▶ **Exercise aim**: Find the line in the entries below that contains "mug: present [1183,782,1356,903]". Repeat it exactly, and every line after it through the line that contains "magazine: none [887,556,1048,602]".

++++ Source material ++++

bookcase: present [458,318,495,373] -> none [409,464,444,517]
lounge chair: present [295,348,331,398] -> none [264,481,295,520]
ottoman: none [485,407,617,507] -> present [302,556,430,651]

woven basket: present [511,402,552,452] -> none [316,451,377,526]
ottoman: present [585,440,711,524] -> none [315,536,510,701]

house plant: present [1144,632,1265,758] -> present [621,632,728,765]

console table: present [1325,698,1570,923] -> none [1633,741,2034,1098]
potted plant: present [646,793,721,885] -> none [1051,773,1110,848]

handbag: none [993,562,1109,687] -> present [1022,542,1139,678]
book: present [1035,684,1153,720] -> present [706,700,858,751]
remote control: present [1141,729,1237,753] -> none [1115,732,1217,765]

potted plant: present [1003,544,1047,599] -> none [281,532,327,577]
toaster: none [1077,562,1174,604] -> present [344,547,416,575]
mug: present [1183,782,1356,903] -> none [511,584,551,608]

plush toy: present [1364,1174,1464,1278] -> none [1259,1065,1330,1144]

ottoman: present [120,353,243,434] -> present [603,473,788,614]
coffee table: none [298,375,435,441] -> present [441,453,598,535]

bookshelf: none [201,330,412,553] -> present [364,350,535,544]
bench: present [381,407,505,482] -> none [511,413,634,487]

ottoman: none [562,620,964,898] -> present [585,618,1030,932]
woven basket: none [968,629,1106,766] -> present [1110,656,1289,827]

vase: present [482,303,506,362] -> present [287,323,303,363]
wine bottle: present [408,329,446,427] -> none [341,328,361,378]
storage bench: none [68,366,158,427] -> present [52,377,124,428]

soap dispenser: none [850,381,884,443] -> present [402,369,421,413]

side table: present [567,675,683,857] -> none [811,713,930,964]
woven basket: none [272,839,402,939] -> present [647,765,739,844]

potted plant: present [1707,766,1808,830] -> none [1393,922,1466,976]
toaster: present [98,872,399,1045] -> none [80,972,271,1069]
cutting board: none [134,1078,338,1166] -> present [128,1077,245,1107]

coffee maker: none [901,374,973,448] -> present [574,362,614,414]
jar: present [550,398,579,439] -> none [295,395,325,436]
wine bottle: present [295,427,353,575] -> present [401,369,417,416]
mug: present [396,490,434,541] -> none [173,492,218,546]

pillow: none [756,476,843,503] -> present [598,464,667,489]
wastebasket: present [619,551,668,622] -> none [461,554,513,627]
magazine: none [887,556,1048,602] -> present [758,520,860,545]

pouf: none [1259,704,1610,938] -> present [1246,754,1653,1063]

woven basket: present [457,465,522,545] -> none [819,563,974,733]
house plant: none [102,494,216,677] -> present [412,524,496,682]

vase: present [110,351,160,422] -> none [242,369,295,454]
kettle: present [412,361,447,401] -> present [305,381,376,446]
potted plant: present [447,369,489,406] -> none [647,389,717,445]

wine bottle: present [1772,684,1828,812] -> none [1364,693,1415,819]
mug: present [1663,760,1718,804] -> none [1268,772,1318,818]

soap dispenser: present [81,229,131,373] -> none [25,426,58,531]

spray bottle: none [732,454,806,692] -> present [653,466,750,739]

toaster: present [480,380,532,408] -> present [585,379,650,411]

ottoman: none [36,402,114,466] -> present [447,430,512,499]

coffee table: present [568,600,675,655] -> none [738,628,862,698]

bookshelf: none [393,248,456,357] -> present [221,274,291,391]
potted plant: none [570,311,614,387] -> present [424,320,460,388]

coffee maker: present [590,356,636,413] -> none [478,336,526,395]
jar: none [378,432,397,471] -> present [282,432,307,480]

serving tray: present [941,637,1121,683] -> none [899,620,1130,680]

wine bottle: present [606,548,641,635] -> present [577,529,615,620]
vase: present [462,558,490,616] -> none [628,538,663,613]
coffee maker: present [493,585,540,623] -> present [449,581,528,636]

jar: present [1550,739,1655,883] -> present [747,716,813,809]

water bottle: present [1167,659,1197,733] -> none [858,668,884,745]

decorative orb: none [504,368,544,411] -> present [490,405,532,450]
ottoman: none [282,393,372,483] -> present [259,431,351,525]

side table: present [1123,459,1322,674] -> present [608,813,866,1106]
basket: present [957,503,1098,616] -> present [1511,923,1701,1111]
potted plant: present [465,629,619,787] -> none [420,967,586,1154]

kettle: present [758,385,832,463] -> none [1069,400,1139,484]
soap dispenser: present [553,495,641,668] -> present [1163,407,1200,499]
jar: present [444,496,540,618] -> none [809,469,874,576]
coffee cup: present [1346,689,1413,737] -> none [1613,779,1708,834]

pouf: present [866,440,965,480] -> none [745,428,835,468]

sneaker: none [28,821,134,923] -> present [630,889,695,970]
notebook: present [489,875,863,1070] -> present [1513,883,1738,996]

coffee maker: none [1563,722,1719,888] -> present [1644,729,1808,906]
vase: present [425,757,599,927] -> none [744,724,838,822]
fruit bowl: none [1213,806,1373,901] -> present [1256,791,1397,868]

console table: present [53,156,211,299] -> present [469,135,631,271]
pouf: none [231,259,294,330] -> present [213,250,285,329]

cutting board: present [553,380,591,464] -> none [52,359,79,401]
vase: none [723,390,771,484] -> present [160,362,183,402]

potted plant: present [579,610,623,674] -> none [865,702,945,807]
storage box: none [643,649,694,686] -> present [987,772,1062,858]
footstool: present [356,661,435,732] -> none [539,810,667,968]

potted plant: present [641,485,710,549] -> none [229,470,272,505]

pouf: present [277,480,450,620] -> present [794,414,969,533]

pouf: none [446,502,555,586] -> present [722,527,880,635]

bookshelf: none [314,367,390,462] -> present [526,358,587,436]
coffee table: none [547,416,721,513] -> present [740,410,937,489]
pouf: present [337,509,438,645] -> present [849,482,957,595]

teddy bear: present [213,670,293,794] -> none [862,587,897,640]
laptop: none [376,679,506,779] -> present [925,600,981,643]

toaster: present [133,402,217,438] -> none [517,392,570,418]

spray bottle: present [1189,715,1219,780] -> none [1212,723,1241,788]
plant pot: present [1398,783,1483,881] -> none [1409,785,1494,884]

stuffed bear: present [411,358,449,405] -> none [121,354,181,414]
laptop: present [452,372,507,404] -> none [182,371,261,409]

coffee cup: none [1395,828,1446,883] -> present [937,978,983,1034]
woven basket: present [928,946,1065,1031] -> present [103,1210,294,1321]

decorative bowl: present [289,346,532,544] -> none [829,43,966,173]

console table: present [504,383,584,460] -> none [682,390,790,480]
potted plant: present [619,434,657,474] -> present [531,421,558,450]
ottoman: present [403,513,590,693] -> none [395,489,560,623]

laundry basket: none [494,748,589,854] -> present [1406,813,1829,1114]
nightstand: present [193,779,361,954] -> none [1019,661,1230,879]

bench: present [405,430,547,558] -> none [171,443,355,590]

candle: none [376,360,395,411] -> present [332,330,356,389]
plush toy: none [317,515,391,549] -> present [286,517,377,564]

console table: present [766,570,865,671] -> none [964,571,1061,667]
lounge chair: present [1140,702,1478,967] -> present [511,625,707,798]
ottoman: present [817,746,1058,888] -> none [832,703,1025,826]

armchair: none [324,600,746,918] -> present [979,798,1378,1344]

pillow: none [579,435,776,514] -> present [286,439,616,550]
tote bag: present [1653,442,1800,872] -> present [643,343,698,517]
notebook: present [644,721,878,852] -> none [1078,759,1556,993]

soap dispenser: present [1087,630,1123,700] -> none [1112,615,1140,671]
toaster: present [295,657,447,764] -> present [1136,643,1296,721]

++++

▶ **Expected output**:
mug: present [1183,782,1356,903] -> none [511,584,551,608]

plush toy: present [1364,1174,1464,1278] -> none [1259,1065,1330,1144]

ottoman: present [120,353,243,434] -> present [603,473,788,614]
coffee table: none [298,375,435,441] -> present [441,453,598,535]

bookshelf: none [201,330,412,553] -> present [364,350,535,544]
bench: present [381,407,505,482] -> none [511,413,634,487]

ottoman: none [562,620,964,898] -> present [585,618,1030,932]
woven basket: none [968,629,1106,766] -> present [1110,656,1289,827]

vase: present [482,303,506,362] -> present [287,323,303,363]
wine bottle: present [408,329,446,427] -> none [341,328,361,378]
storage bench: none [68,366,158,427] -> present [52,377,124,428]

soap dispenser: none [850,381,884,443] -> present [402,369,421,413]

side table: present [567,675,683,857] -> none [811,713,930,964]
woven basket: none [272,839,402,939] -> present [647,765,739,844]

potted plant: present [1707,766,1808,830] -> none [1393,922,1466,976]
toaster: present [98,872,399,1045] -> none [80,972,271,1069]
cutting board: none [134,1078,338,1166] -> present [128,1077,245,1107]

coffee maker: none [901,374,973,448] -> present [574,362,614,414]
jar: present [550,398,579,439] -> none [295,395,325,436]
wine bottle: present [295,427,353,575] -> present [401,369,417,416]
mug: present [396,490,434,541] -> none [173,492,218,546]

pillow: none [756,476,843,503] -> present [598,464,667,489]
wastebasket: present [619,551,668,622] -> none [461,554,513,627]
magazine: none [887,556,1048,602] -> present [758,520,860,545]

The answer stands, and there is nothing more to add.